“The Immigrant” – a film review by Gary Chew
The hottest domestic topic today in America is immigration reform. And although James Gray’s latest film, “The Immigrant” doesn’t specifically connect to contemporary issues about such societal stresses, his picture makes it clear that the plight of those immigrating to the United States of America in the wake of WWI and the coming Crash of 1929 was not all what Emma Lazarus would have had, as stated in her sonnet of 1883.
Marion Cotillard plays a Polish woman named Ewa. She’s young but very tired and poor … having just transited the Atlantic aboard a ship filled with a huddled mass of human beings wishing to breath more freely; not entirely different from those crossing the Texas and Arizona borders today, who are even younger than Ewa and her sick sister, Magda … played by Angela Sarafyan.
Magda is quarantined on Ellis Island. After early Twenties red tape, Ewa is allowed to enter America proper, but jobless, penniless and being given a grim report that the address for her aunt and uncle — who’ve been in Brooklyn for a few years — doesn’t exist. No place to go.
Thanks to a well-dressed gentleman who’s come to meet the docking at Ellis Island, Ewa finds respite. He is Bruno, played by Joaquin Phoenix. Ewa now has a sofa to lay her pretty head on, then discuss a job at Bruno’s place of business. What his business happens to be is handled by the script with as much restraint as one would imagine for 1921 America. It does become more and more apparent, though, that Bruno is a well-dressed businessman-pimp; but on the whole, seemingly, a pretty nice guy who wears a black hat.
She needs money for herself, but for Magda as well. Ewa learns that bribery is big in Old New York. With Yankee dollars, she’s sure to spring her beloved sister from quarantine. For this devout Catholic girl, family is paramount. She does take to the employment Bruno rather foists on her, but not without considerable repulsion. Ewa has no leverage and is quite vulnerable. Women of a feminist persuasion may writhe in their seats. I did, myself.
As Ewa’s job description becomes more focused, she meets Bruno’s cousin, Emil, played by Jeremy Renner. Emil is also known as Orlando the Magician — shades of Houdini. The cousins are not close, but see one another now and then. Some great illusionist moments are given to a large audience by Emil. It’s then, there in the crowd, his eyes focus on Ewa, causing him to utter, “You’re beautiful!” Conflict lies just ahead for Emil and Cousin Bruno.
There are other stage sequences in “The Immigrant” that are quite impressive not unlike “Cabaret.” Ewa gets into the act with other young women who “work” for Bruno, but she’s not having any of the almost total disrobing to which her sister employees are accustomed.

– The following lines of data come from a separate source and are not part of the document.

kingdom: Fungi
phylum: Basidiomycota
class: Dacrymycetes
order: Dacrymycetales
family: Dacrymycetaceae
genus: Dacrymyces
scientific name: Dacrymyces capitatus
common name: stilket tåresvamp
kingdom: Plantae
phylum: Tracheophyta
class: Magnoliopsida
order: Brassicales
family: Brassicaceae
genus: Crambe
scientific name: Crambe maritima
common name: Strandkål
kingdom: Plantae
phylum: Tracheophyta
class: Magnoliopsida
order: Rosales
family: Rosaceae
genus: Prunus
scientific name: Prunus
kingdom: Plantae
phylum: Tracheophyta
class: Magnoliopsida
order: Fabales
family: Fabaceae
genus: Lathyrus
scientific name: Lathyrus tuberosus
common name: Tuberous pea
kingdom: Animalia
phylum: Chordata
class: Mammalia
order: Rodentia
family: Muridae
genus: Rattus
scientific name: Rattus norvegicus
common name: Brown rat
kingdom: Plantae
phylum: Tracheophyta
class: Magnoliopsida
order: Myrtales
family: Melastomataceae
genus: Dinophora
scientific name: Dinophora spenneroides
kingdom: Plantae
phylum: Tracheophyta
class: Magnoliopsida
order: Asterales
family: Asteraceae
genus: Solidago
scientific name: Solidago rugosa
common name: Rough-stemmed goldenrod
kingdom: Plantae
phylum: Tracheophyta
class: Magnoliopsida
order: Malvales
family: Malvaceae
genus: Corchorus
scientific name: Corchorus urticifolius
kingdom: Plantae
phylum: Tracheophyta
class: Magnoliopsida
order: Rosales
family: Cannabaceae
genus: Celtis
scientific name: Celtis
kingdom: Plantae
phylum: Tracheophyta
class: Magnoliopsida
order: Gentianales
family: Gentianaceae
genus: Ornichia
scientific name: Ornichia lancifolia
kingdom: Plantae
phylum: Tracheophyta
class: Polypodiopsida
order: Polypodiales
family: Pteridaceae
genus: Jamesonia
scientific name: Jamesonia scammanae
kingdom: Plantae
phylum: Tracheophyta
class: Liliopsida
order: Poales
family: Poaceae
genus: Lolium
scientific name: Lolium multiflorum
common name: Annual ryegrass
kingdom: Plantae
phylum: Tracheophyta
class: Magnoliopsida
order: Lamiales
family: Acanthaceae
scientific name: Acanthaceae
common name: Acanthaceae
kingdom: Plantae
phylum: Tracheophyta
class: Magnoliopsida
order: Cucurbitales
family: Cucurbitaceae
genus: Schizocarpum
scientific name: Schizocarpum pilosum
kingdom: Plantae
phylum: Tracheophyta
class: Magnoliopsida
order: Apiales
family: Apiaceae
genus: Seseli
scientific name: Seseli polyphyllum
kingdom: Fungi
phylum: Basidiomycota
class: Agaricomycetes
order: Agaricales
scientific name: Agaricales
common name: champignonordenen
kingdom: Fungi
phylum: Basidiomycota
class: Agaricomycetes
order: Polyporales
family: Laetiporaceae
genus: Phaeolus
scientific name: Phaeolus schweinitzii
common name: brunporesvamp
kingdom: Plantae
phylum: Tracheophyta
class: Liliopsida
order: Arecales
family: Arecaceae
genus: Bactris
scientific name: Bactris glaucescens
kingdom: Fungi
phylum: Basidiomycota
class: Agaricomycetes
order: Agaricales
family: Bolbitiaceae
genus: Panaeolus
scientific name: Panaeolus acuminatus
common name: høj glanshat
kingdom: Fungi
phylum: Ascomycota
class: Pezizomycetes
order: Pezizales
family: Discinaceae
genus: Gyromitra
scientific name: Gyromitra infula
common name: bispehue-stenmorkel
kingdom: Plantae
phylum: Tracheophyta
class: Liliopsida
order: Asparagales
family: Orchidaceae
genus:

Another brief scene shows a young tenor named Enrico Caruso sing a few bars of an aria. (Not the real voice of Caruso, but it’s a good one just the same.)
James Gray and Ric Menello have written the script after the early Twenties immigration of Gray’s Russian grandparents to New York, as well as the operatic notions set forth in Il Tritico by Giacomo Puccini. I found the parched realism of this film’s production superb.
“The Immigrant” and “The Grand Budapest Hotel” are the two best movies I’ve seen so far in 2014. Unfortunately, you’ll have to drive to the Varsity Theater in Davis to see this film. It has yet to open in that larger city of Sacramento, California.